Problem to solve | From the listing below, extract every line that contains the word "current".

Records for processing |
================
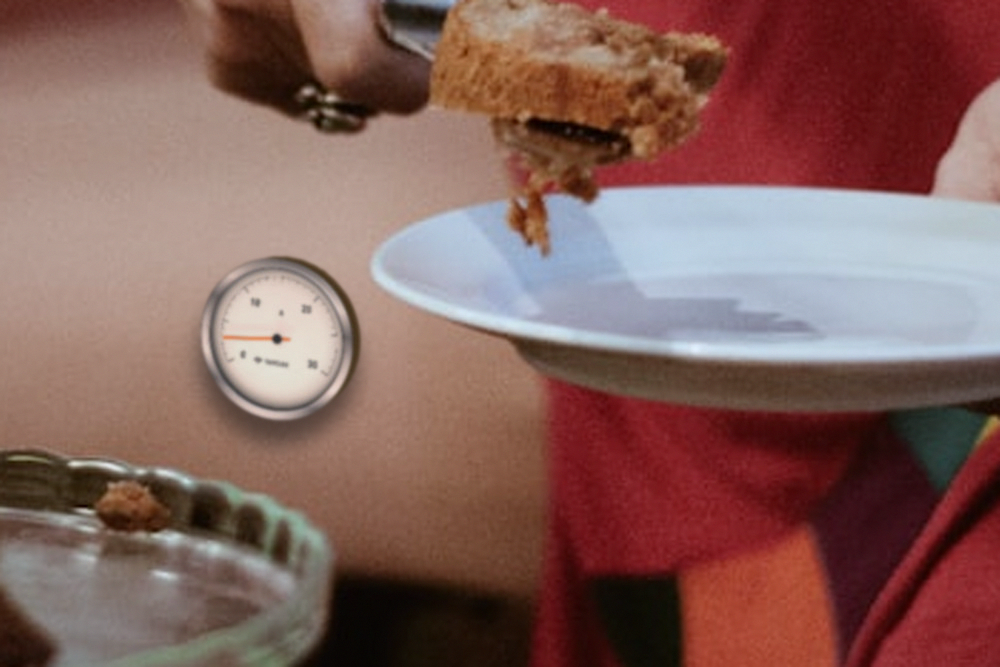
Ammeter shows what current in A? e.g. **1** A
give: **3** A
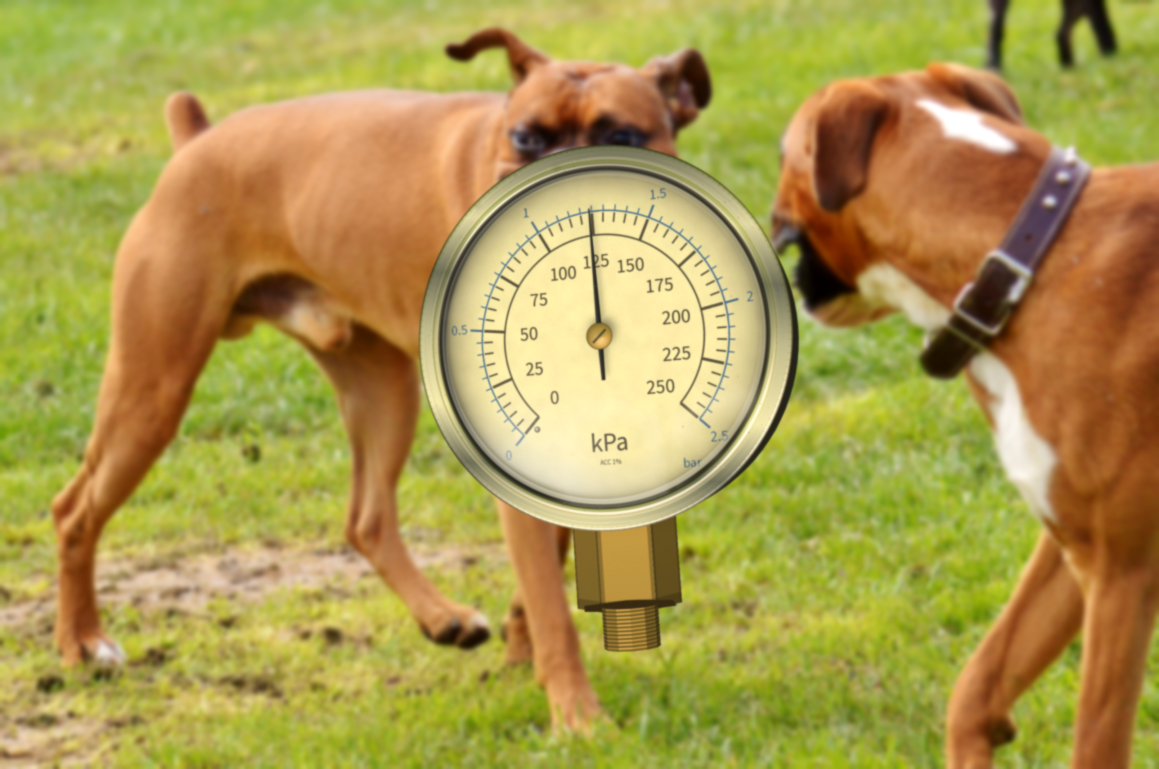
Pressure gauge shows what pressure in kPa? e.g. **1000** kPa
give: **125** kPa
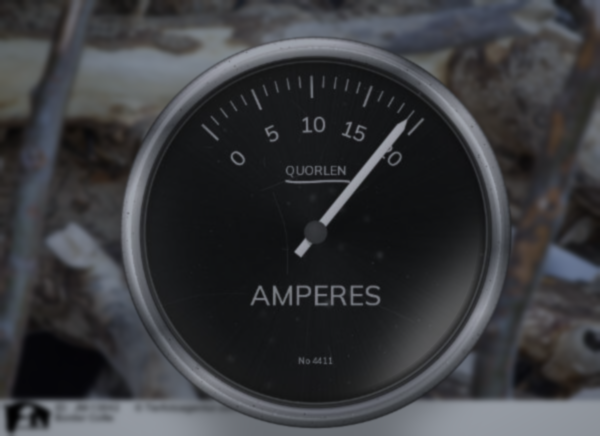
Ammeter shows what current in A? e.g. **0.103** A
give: **19** A
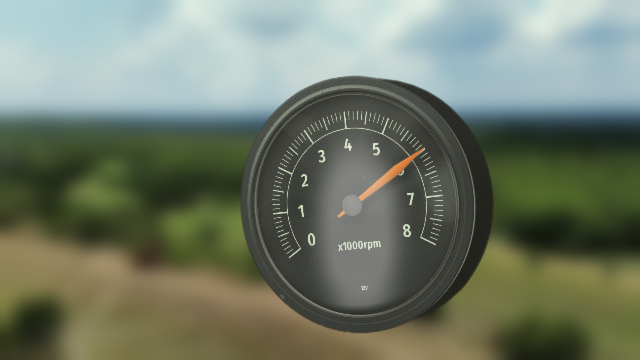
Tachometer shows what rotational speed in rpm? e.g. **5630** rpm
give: **6000** rpm
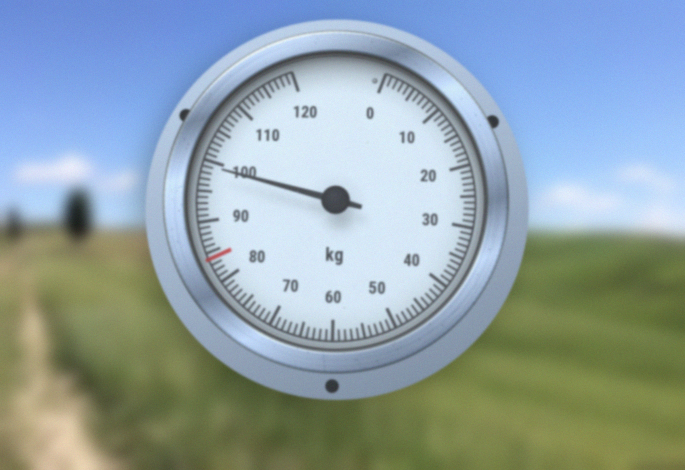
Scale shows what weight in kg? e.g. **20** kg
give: **99** kg
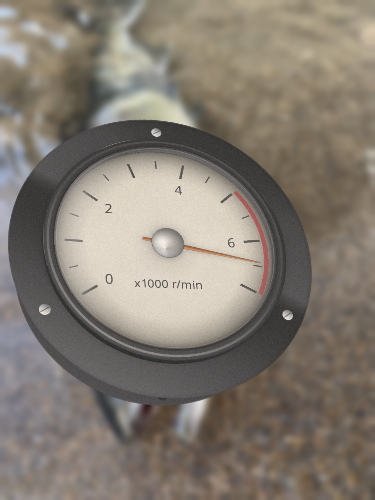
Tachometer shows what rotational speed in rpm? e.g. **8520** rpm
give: **6500** rpm
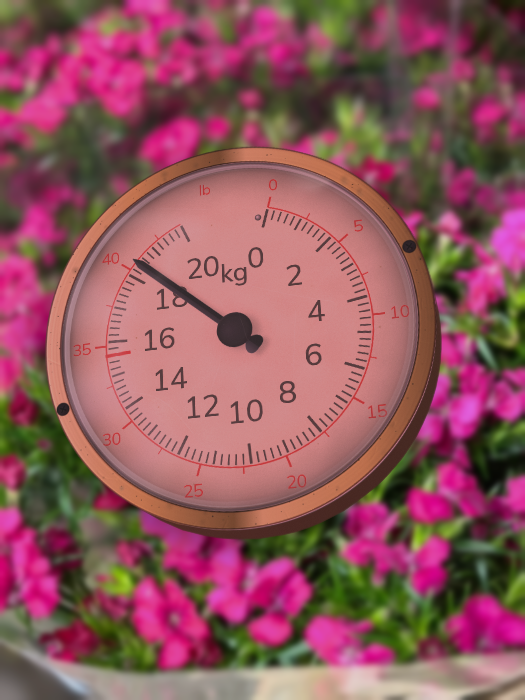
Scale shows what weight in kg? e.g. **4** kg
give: **18.4** kg
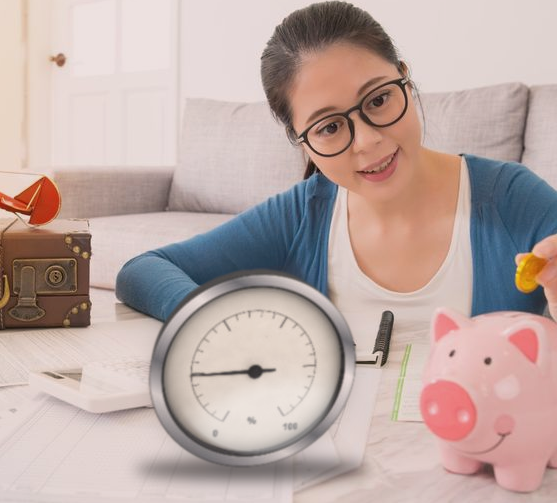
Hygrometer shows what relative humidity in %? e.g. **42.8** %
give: **20** %
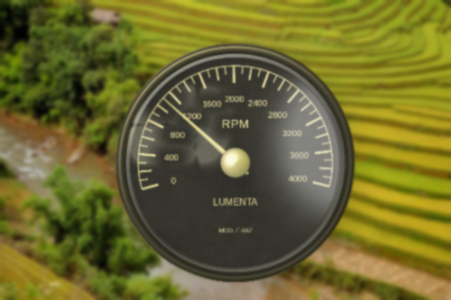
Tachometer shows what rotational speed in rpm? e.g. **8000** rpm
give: **1100** rpm
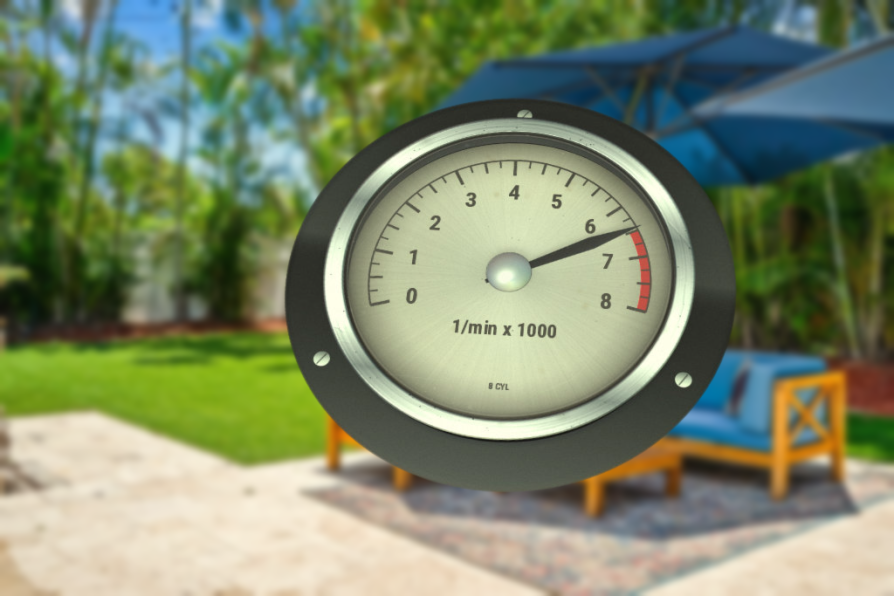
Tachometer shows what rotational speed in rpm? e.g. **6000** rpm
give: **6500** rpm
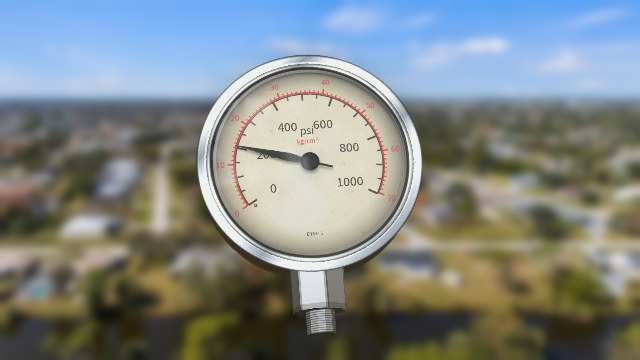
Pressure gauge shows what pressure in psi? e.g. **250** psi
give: **200** psi
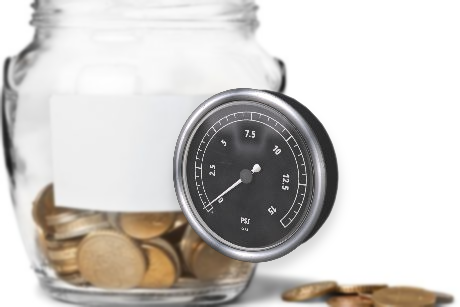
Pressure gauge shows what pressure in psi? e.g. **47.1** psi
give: **0.25** psi
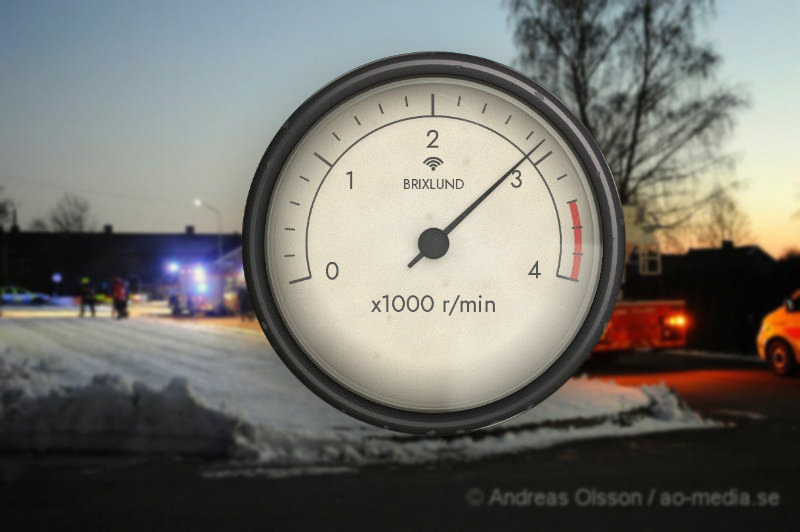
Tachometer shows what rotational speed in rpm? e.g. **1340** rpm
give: **2900** rpm
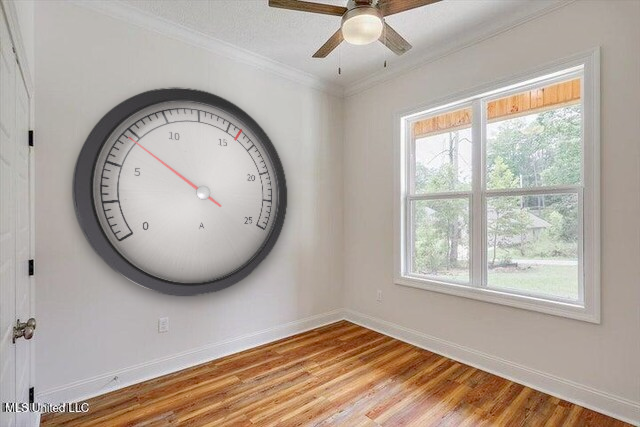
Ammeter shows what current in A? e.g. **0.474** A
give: **7** A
================
Answer to the problem |
Ammeter shows what current in A? e.g. **1** A
Ammeter shows what current in A? e.g. **0.103** A
Ammeter shows what current in A? e.g. **0.474** A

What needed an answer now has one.